How to find the sine of an angle in an equilateral triangle

If the data is a known value of at least one angle (α) in an isosceles triangle, it will allow you to find the other two (β and γ), and hence the sine of any of them. Based on the theorem about the angle sum, which says that in the triangle it must be equal to 180°. If the angle of known value lies between the lateral sides, the magnitude of each of the other two equal half the difference between 180° and an angle are known. It means that you can use in the calculation of such an identity: sin(β) = sin(γ) = sin((180°-α)/2). If you know the angle adjacent to the base of the triangle, this identity splits into two equations: sin(β) = sin(α) and sin(γ) = sin(180°-2*α).

Knowing the radius (R) of the circle described around this triangle, and the length of any of the parties (for example,) without resorting to the computation of trigonometric functions to calculate the sine of the angle (α) lying opposite this side. Use the theorem of sines - from this it follows that the desired value is equal to half the ratio between the side length and radius sin(α) = ½*R/a.

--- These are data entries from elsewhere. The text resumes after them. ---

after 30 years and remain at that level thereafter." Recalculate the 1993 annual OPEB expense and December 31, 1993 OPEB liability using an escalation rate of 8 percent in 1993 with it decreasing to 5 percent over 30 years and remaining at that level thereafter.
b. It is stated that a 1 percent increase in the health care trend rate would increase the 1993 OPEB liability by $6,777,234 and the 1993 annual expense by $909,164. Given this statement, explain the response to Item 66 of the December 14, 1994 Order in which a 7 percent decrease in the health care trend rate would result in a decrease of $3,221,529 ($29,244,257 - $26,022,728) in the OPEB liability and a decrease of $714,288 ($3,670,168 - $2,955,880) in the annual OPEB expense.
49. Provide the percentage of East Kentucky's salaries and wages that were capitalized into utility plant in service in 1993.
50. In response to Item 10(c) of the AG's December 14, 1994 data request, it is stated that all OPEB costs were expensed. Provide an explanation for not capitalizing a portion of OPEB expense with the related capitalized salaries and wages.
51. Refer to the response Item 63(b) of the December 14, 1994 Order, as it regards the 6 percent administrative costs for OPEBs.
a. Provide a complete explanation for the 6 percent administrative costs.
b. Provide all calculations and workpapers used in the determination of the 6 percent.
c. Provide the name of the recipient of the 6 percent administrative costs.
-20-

Known area (S) and length side (a) of an isosceles triangle will calculate the sine of the angle (β) lying opposite the base of the figure. To do this, double the area and divide the result by the squared length of the sides: sin(β) = 2*S/a2. If in addition the lengths of the sides are known and the length of the base (b), a square can be replaced by the product of the lengths of these two sides: sin(β) = 2*S/(a*b).

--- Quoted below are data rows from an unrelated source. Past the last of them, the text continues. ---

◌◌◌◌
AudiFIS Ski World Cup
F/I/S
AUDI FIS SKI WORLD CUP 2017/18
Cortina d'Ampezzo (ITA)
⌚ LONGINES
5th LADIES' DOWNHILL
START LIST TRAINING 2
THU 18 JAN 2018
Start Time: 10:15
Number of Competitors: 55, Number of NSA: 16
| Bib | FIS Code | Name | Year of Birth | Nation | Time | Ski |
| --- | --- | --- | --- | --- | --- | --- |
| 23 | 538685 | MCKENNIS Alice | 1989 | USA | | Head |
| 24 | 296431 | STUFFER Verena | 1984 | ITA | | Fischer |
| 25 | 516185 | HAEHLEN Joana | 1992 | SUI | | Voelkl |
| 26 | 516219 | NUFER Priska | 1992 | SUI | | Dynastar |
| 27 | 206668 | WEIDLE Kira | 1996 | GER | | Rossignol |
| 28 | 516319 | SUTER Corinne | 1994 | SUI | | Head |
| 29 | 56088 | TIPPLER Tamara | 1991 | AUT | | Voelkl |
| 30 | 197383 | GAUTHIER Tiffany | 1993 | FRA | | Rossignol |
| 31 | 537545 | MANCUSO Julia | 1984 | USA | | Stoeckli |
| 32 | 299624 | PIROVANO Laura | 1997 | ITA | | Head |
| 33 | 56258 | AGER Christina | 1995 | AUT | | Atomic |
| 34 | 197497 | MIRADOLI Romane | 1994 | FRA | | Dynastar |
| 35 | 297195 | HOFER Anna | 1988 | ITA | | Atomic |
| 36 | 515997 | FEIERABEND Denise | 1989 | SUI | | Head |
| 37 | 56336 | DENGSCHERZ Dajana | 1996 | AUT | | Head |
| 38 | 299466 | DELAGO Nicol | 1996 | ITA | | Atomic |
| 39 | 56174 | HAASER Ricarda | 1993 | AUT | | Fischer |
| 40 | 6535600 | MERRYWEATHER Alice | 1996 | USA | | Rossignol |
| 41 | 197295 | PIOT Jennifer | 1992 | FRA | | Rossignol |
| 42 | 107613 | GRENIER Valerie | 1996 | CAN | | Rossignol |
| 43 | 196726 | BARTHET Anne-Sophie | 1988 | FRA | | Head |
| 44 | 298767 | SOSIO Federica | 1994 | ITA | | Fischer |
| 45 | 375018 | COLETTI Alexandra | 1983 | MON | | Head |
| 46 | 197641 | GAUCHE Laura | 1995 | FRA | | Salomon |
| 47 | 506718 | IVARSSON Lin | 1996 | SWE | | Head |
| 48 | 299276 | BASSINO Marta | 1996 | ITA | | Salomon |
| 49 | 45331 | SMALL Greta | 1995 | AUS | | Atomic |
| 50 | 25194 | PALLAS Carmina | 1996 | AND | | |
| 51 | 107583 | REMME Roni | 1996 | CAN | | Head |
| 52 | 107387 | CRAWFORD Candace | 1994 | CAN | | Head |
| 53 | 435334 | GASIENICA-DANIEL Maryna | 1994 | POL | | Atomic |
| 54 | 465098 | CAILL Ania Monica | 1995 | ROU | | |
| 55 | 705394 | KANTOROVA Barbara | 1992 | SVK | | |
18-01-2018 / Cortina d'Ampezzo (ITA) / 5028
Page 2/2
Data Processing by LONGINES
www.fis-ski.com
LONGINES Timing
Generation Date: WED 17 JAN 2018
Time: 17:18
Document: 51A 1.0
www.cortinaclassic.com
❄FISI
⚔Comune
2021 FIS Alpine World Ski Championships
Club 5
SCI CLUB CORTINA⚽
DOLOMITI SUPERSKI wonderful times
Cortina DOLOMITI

If you know the lengths of the sides (a) and base (b) isosceles triangle to calculate the sineand the angle at the base (α) it is possible to even use the theorem tothe sine ofs. From this it follows that tothe sine of this angle is equal to half of the ratio of the length of the base to the length of the sides: cos(α) = ½*b/a. Sinus and cosinus connected by the equation: sin2(α) = 1-cos2(α). Therefore, to calculate the sineand extract the square root of the difference between one and a quarter ratio of the squares of the lengths of the base and the side: sin(α) = √(1-cos2(α)) = √(1-¼*b2/A2).